No. 345.

7 F.2d 308 (1925)


Circuit Court of Appeals, Second Circuit.

April 6, 1925.

Attorney(s) appearing for the Case

Finis E. Montgomery, of New York City, for appellant.

Walter D. Wile, of New York City, for receivers of defendant.

Before ROGERS, HOUGH, and MANTON, Circuit Judges.

HOUGH, Circuit Judge (after stating the facts as above).

If Cornelius had been a stranger to the defendant corporation, as was Wener, no reason appears why our decision in Wener's Case, supra, should not govern. But Cornelius was not a stranger. He was the president of the corporation and the active manager of its affairs. The evidence is persuasive, and we find that at and before the time this mortgage was given the defendant corporation was wholly insolvent, and Cornelius, the president, knew it.

In this condition of affairs he advanced (according to the view of the facts most favorable to appellant) $14,000 to the defendant corporation before the execution or delivery of the mortgage. The mortgage was then given inter alia "to secure the prompt payment at maturity of any other loans the company may obtain, on which loans Cornelius may be contingently or primarily liable." He subsequently advanced other moneys on, as may be assumed, the faith of the above-quoted clause in the mortgage.

There is no evidence showing or tending to show that Cornelius did believe, or had any reason to believe, that the defendant corporation would pull through, or that he could rehabilitate it.

As matter of general law, we incline to think that this action cannot be sustained so as to give to Cornelius, by virtue of his mortgage, a preferential lien upon defendant's assets. While it is generally true that a director or other officer of a corporation may loan it money and obtain security for the loan by a mortgage, yet the giving of such an instrument is "viewed with suspicion, but is legal when perfectly free from actual fraud." Cook Corp. § 692, citing Twin Lick Co. v. Marbury, 91 U.S. 587, 23 L. Ed. 328. But, continues the learned author, "where the corporation is insolvent, an entirely different question arises. The weight of authority clearly and wisely holds that an insolvent corporation cannot pay or secure a pre-existing debt due to a director in preference to debts due others, either by transferring property or cash to him, or by giving him a mortgage on the corporate assets." To the same effect, with very numerous citations, is C. J. vol. 14A, p. 901, thus: "By the great weight of authority, where the corporation is insolvent or has reached such condition that its directors or officers see that they must deal with its assets in the view of its probable suspension, they cannot use those assets to prefer themselves as creditors or sureties in respect to past advances to the prejudice of general creditors."

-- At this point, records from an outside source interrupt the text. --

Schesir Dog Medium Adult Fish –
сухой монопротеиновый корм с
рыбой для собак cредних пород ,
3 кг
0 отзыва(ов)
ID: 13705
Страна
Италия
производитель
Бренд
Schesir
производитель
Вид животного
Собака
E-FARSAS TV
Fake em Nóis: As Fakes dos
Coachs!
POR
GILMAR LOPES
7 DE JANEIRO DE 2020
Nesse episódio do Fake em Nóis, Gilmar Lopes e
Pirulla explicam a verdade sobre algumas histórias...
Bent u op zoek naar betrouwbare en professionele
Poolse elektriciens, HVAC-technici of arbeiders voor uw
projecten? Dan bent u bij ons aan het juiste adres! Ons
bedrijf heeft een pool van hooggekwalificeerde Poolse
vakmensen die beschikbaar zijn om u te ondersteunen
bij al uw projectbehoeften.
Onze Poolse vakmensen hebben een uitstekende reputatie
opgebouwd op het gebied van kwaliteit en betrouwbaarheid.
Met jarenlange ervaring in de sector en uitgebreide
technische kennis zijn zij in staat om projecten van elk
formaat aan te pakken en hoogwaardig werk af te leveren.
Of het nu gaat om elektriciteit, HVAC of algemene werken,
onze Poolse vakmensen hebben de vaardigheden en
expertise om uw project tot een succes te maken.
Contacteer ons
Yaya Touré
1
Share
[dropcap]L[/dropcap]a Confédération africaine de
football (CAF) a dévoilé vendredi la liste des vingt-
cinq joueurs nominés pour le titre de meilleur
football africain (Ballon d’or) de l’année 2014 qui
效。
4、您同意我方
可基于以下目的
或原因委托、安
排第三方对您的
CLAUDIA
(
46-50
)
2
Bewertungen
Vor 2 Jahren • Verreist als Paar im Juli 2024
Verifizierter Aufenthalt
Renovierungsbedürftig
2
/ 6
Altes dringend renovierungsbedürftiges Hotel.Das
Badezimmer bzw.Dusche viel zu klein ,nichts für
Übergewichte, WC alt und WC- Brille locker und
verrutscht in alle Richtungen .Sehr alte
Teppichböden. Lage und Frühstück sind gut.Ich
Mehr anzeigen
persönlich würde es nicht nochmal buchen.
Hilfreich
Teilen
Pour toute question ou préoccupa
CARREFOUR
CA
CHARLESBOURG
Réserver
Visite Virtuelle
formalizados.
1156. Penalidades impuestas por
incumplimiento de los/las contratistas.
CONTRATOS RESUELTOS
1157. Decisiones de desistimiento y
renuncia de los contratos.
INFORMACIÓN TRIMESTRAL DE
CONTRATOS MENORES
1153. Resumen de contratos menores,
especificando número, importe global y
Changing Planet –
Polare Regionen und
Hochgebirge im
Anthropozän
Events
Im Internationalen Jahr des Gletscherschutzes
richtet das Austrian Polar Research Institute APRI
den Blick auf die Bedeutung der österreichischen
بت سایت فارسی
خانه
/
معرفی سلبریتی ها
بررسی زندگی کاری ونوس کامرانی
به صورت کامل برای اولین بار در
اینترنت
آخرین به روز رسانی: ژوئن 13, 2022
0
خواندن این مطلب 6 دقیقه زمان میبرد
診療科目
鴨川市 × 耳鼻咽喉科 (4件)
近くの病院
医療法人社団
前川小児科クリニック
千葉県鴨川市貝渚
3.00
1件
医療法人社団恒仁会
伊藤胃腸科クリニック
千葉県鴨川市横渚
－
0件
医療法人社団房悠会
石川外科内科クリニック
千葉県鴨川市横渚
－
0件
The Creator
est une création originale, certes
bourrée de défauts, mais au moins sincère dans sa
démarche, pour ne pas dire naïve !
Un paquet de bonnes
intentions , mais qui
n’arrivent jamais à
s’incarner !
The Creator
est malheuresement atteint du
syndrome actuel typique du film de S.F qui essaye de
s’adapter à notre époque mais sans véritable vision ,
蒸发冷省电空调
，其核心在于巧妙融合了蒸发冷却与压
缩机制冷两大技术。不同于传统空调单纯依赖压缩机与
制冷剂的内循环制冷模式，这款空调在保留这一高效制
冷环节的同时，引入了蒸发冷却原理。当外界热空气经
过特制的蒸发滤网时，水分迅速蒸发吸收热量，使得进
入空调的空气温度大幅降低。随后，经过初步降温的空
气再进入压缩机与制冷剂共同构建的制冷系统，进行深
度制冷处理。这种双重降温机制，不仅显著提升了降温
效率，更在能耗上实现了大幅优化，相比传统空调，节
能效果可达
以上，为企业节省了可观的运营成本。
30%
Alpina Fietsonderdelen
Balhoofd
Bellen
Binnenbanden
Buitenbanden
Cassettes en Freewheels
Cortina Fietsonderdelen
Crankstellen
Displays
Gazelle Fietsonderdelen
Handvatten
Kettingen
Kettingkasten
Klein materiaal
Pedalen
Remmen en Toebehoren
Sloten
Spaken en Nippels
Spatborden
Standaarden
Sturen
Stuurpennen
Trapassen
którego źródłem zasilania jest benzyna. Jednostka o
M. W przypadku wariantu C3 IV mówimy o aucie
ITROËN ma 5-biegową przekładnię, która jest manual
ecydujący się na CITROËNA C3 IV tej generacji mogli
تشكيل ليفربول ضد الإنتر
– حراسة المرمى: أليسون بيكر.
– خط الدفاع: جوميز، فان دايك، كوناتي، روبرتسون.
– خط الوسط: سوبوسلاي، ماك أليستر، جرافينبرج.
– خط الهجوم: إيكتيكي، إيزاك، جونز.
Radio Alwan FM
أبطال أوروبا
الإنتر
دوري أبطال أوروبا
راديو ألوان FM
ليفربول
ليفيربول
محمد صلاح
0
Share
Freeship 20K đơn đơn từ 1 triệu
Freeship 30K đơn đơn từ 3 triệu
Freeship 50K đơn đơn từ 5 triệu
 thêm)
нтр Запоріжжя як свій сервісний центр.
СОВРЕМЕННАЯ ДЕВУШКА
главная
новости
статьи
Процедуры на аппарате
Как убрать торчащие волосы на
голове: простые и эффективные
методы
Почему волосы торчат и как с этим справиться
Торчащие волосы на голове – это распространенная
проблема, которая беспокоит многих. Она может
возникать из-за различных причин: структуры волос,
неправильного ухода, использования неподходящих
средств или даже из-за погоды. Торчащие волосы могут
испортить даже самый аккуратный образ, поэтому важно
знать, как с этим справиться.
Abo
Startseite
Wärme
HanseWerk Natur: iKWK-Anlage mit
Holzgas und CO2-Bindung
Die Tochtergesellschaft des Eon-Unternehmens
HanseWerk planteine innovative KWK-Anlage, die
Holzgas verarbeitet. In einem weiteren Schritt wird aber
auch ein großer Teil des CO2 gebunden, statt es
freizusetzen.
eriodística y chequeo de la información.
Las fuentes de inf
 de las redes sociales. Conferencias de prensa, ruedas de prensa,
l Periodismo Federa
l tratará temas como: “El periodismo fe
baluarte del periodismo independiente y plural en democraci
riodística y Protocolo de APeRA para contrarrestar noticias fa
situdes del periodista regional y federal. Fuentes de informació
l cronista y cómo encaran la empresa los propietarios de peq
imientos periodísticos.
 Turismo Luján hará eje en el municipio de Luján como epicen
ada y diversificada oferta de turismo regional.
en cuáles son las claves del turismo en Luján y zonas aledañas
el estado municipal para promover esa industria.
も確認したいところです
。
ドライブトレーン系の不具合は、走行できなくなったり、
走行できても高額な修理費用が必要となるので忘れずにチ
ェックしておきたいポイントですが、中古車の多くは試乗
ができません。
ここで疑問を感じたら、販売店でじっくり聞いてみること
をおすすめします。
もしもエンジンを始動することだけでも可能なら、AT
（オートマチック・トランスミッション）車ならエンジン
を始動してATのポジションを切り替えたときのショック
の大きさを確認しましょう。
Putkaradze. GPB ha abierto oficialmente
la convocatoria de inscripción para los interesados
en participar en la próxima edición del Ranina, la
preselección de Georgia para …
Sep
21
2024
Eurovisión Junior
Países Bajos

It is not, however, necessary to apply, or seek to apply, the rules evolved by courts of equity without the aid of statutes to this situation, because this defendant is a corporation of New Jersey. The original bill is pending in the United States District Court for that state, and the proceedings in this circuit are ancillary thereto, and so are the receivers who defend against Cornelius' claim.

Under such circumstances the validity or invalidity of what the corporation did in favor of its president, Cornelius, must be judged by New Jersey statutes, and section 64 of the General Corporation Act of that state (Comp. St. 1910, p. 1638) declares that "Whenever any corporation shall become insolvent * * * neither the directors nor any officer or agent of the corporation shall sell, convey, assign or transfer any of its estate, effects, choses in action, goods, chattels, rights or credits, lands or tenements" (with a proviso in favor of "any person without notice of such insolvency" who is a bona fide purchaser for a valuable consideration).

This statute has been repeatedly construed by the courts of New Jersey, and it is sufficient to refer to one of the latest rulings (Hoover, etc., Co. v. Schafer, etc., Co., 89 N. J. Eq. 478, 106 A. 36), showing that, had Cornelius, the president, been a stranger to the defendant in the sense of not being an officer of any kind, his mortgage would have been invalidated by the statute because of his personal knowledge of the company's insolvency.

It follows that the claim now owned by the appellant can rank as a general claim only, and the result reached by the court below was right. The ground on which we place decision not having been urged in the court below, there will be no costs in this court.